= Beginning of Section =
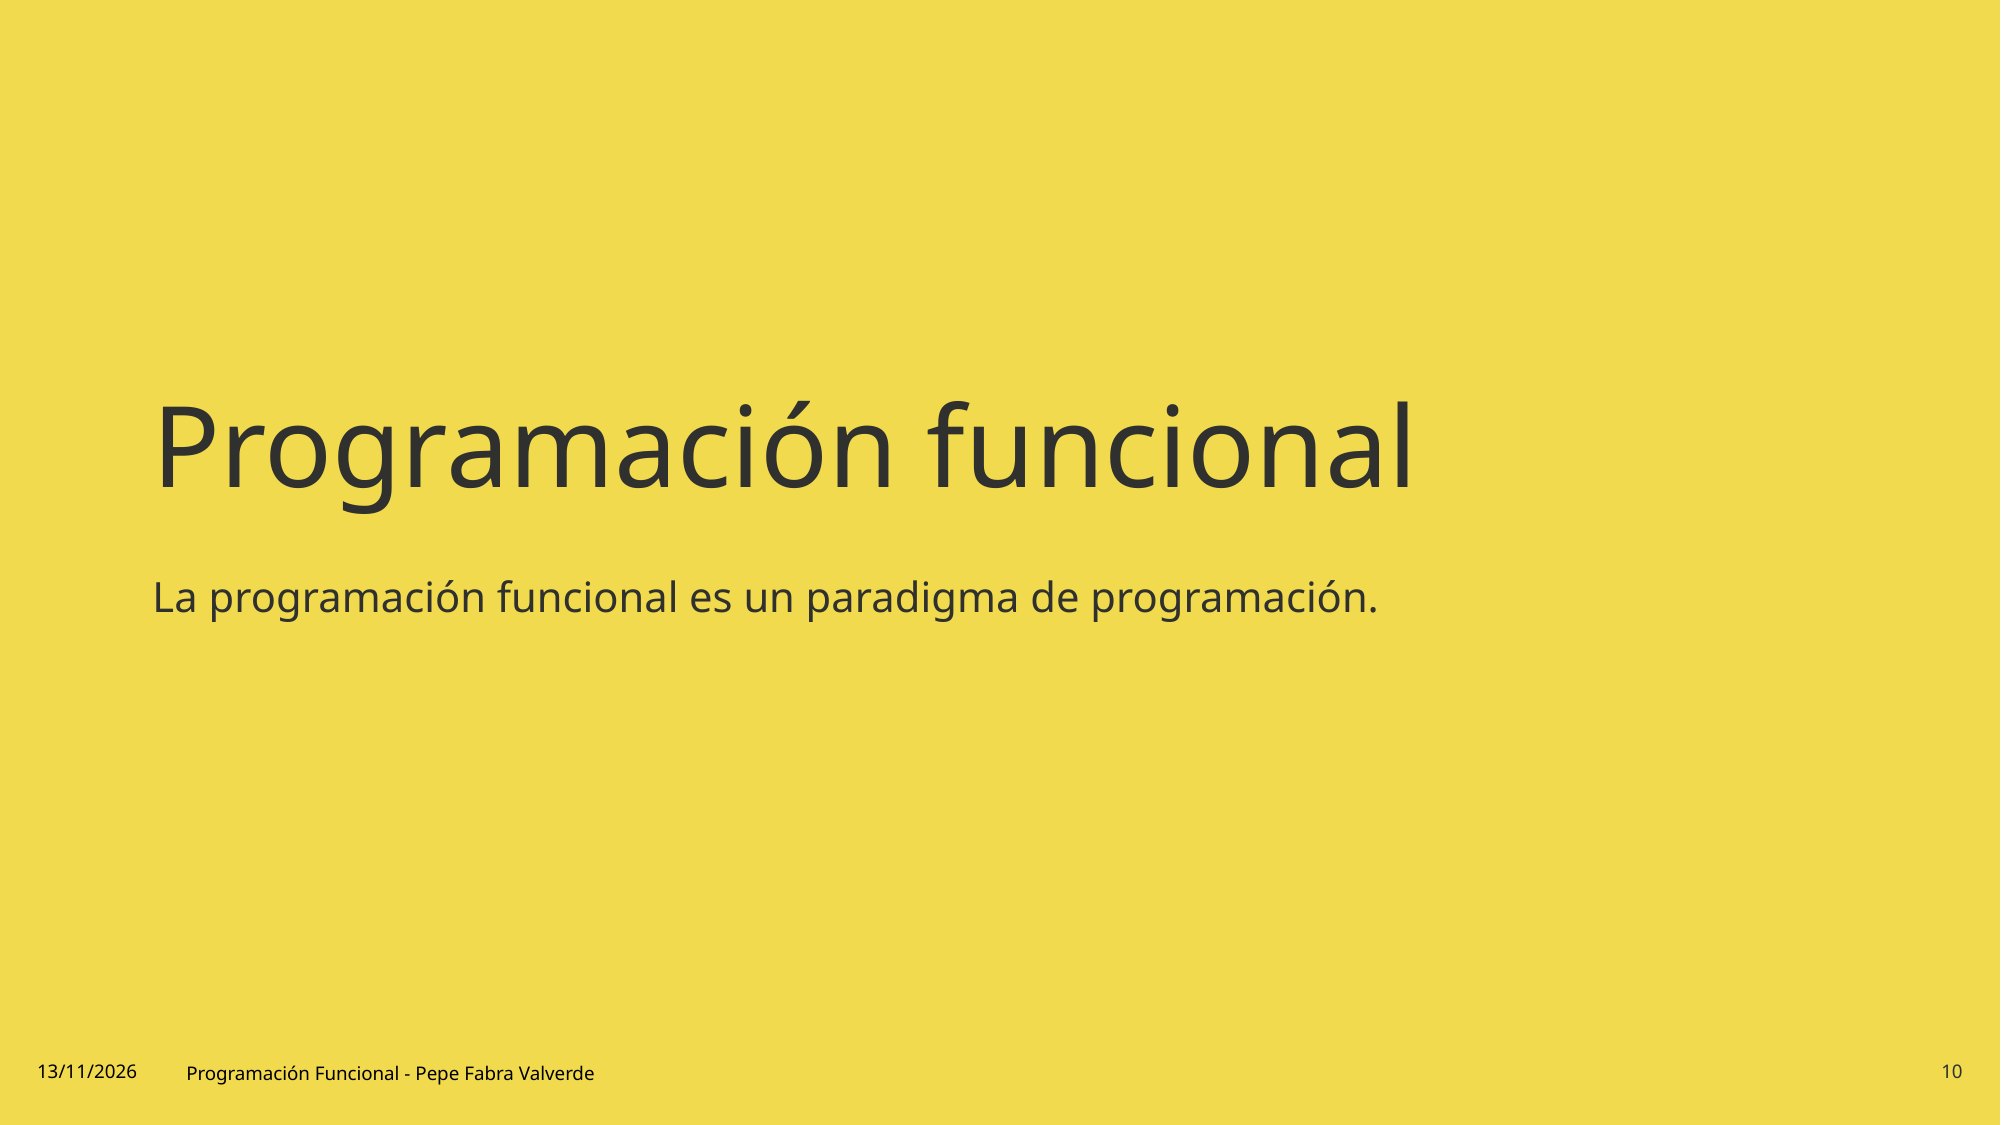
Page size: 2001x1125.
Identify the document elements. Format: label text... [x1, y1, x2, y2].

slide_number 10 [1527, 1042, 1978, 1103]
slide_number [22, 1042, 166, 1103]
footer Programación Funcional - Pepe Fabra Valverde [171, 1042, 847, 1103]
list La programación funcional es un paradigma de programación. [137, 558, 1863, 1014]
title Programación funcional [137, 300, 1863, 518]
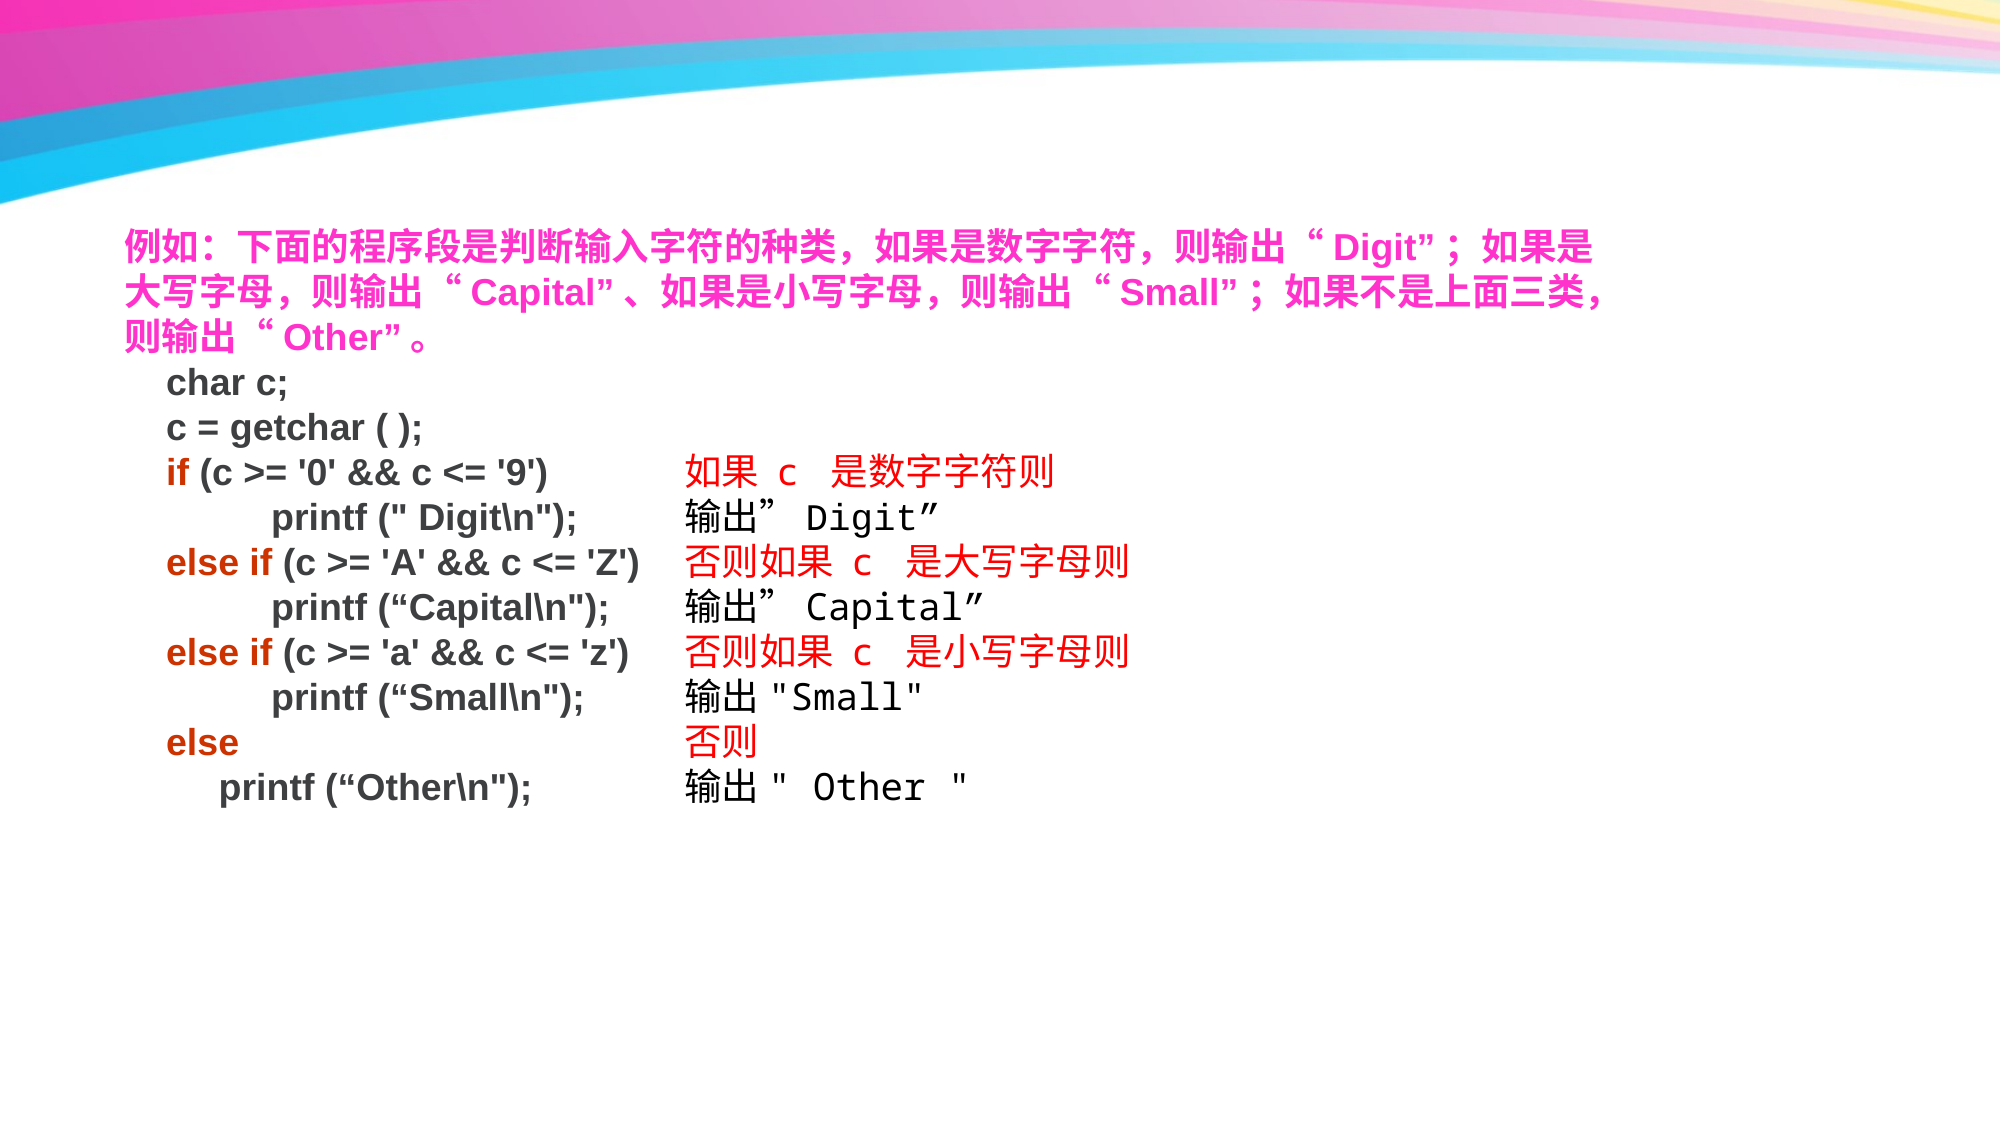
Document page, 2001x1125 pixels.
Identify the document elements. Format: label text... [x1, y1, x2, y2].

text_box 如果 c 是数字字符则 输出”Digit” 否则如果 c 是大写字母则 输出”Capital” 否则如果 c 是小写字母则 输出"Small" 否则 输出" Other " [669, 440, 1670, 861]
picture [0, 0, 2000, 637]
text_box 例如：下面的程序段是判断输入字符的种类，如果是数字字符，则输出“Digit”；如果是大写字母，则输出“Capital”、如果是小写字母，则输出“Small”；如果不是上面三类，则输出“Other”。 char c; c = getchar ( ); if (c >= '0' && c <= '9') printf (" Digit\n"); else if (c >= 'A' && c <= 'Z') printf (“Capital\n"); else if (c >= 'a' && c <= 'z') printf (“Small\n"); else printf (“Other\n"); [124, 215, 1633, 816]
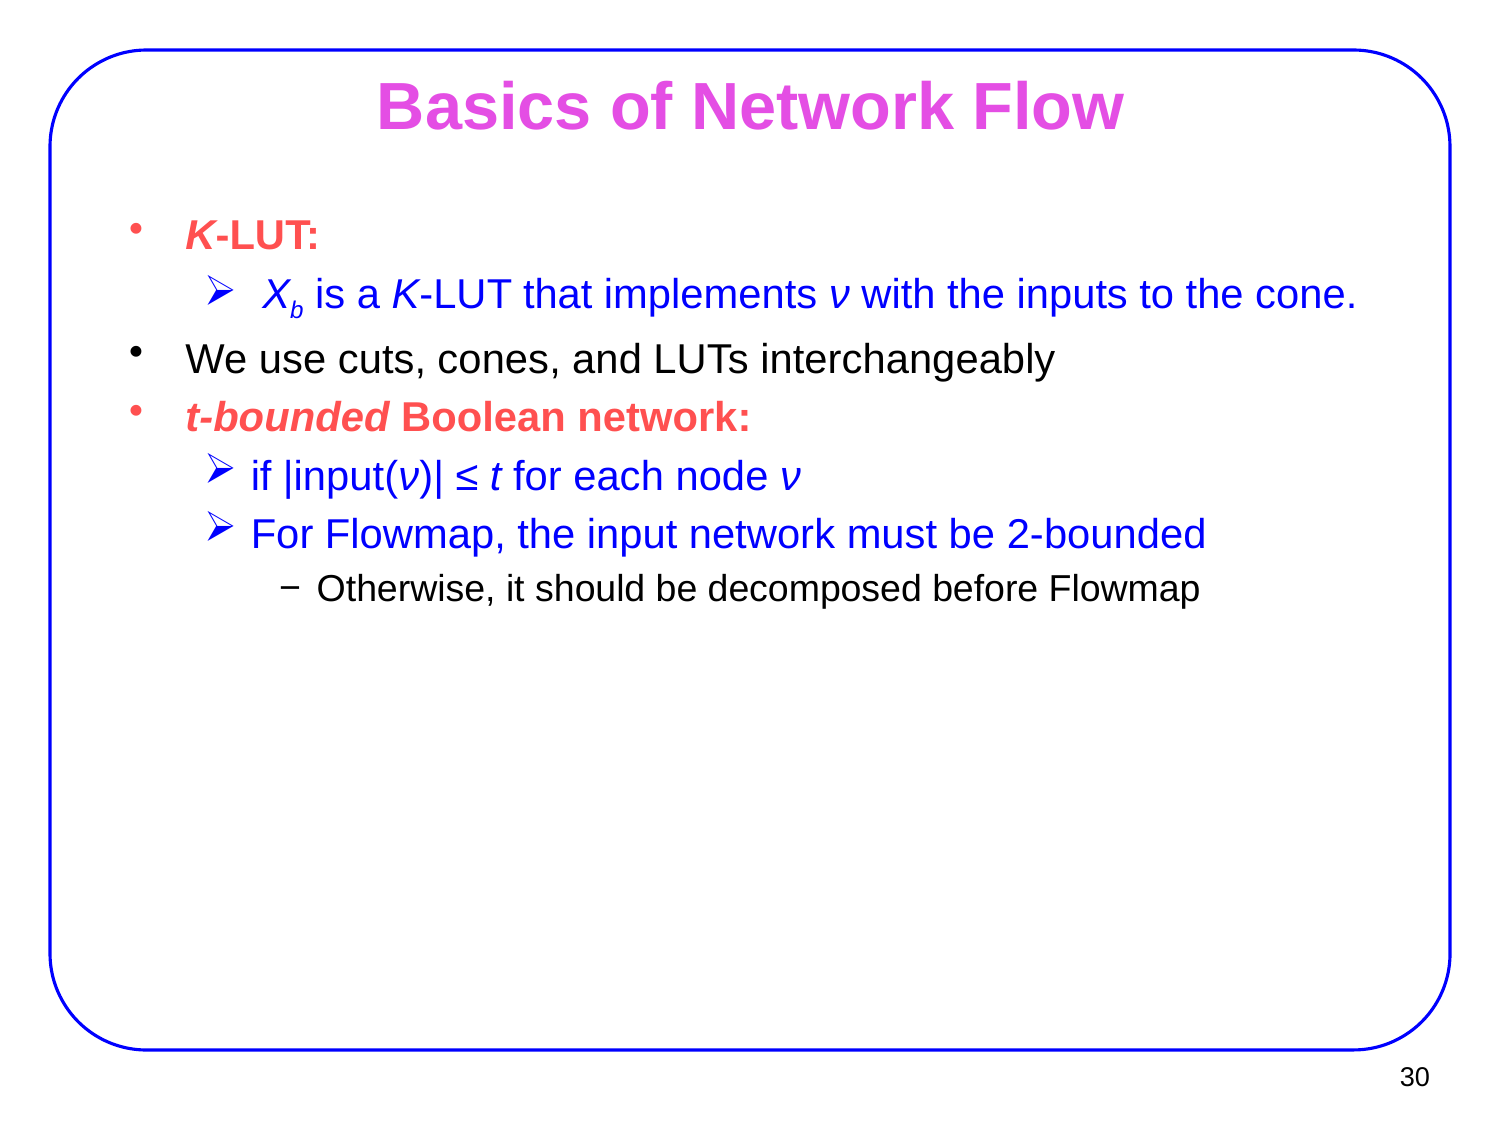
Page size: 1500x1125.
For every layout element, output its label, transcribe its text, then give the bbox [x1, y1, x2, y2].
= End of Section =
Exercise:
Omitting the images, transcribe every record exactly.

Exercise answer:
Page size: 2001x1125.
Identify the document elements. Format: label text... [x1, y1, x2, y2].

slide_number 10 [1527, 1042, 1978, 1103]
slide_number [22, 1042, 166, 1103]
footer Programación Funcional - Pepe Fabra Valverde [171, 1042, 847, 1103]
list La programación funcional es un paradigma de programación. [137, 558, 1863, 1014]
title Programación funcional [137, 300, 1863, 518]
Document page, 2001x1125 pixels.
Identify the document elements. Format: label text... [x1, y1, x2, y2].

text_box 如果 c 是数字字符则 输出”Digit” 否则如果 c 是大写字母则 输出”Capital” 否则如果 c 是小写字母则 输出"Small" 否则 输出" Other " [669, 440, 1670, 861]
picture [0, 0, 2000, 637]
text_box 例如：下面的程序段是判断输入字符的种类，如果是数字字符，则输出“Digit”；如果是大写字母，则输出“Capital”、如果是小写字母，则输出“Small”；如果不是上面三类，则输出“Other”。 char c; c = getchar ( ); if (c >= '0' && c <= '9') printf (" Digit\n"); else if (c >= 'A' && c <= 'Z') printf (“Capital\n"); else if (c >= 'a' && c <= 'z') printf (“Small\n"); else printf (“Other\n"); [124, 215, 1633, 816]
Page size: 1500x1125.
For every layout element, output its label, transcribe its text, then give the bbox [x1, y1, x2, y2].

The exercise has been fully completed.